- [Task requirements]: Format the rows below as a Markdown table with the columns No. and Line. Start with the line containing "The photograph above contains a clock." and continue through the end of the rows, including both ends, numbering each line and leaving out blank lines.
** Start Data for processing **
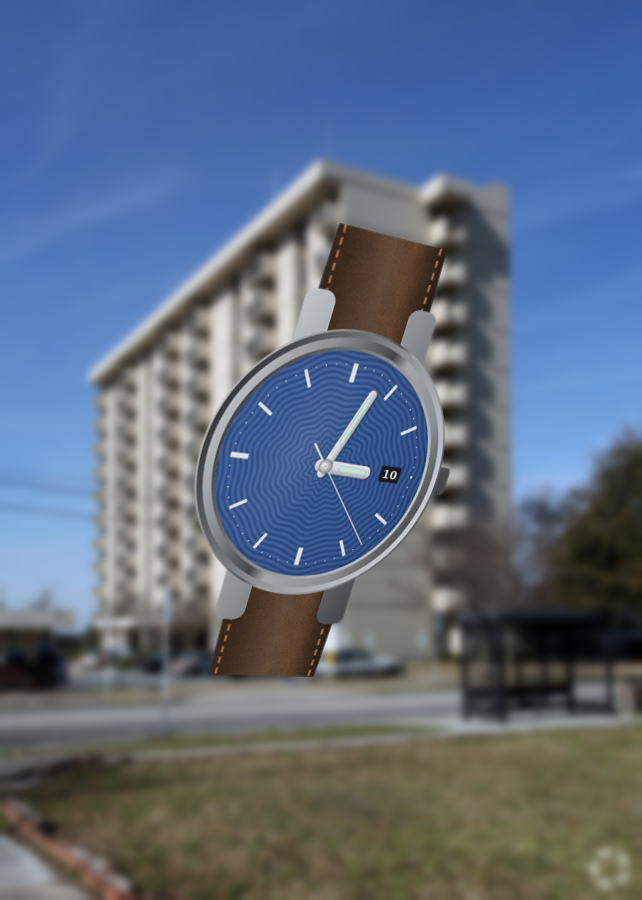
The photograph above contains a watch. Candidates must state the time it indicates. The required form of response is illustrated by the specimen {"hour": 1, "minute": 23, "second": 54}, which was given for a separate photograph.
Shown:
{"hour": 3, "minute": 3, "second": 23}
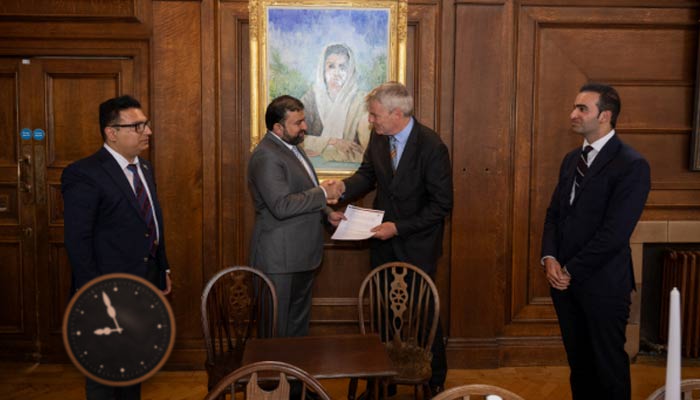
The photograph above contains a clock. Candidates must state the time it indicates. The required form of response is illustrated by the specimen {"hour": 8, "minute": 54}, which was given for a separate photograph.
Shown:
{"hour": 8, "minute": 57}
** End Data for processing **
- [Task response]:
| No. | Line |
|---|---|
| 1 | The photograph above contains a clock. Candidates must state the time it indicates. The required form of response is illustrated by the specimen {"hour": 8, "minute": 54}, which was given for a separate photograph. |
| 2 | Shown: |
| 3 | {"hour": 8, "minute": 57} |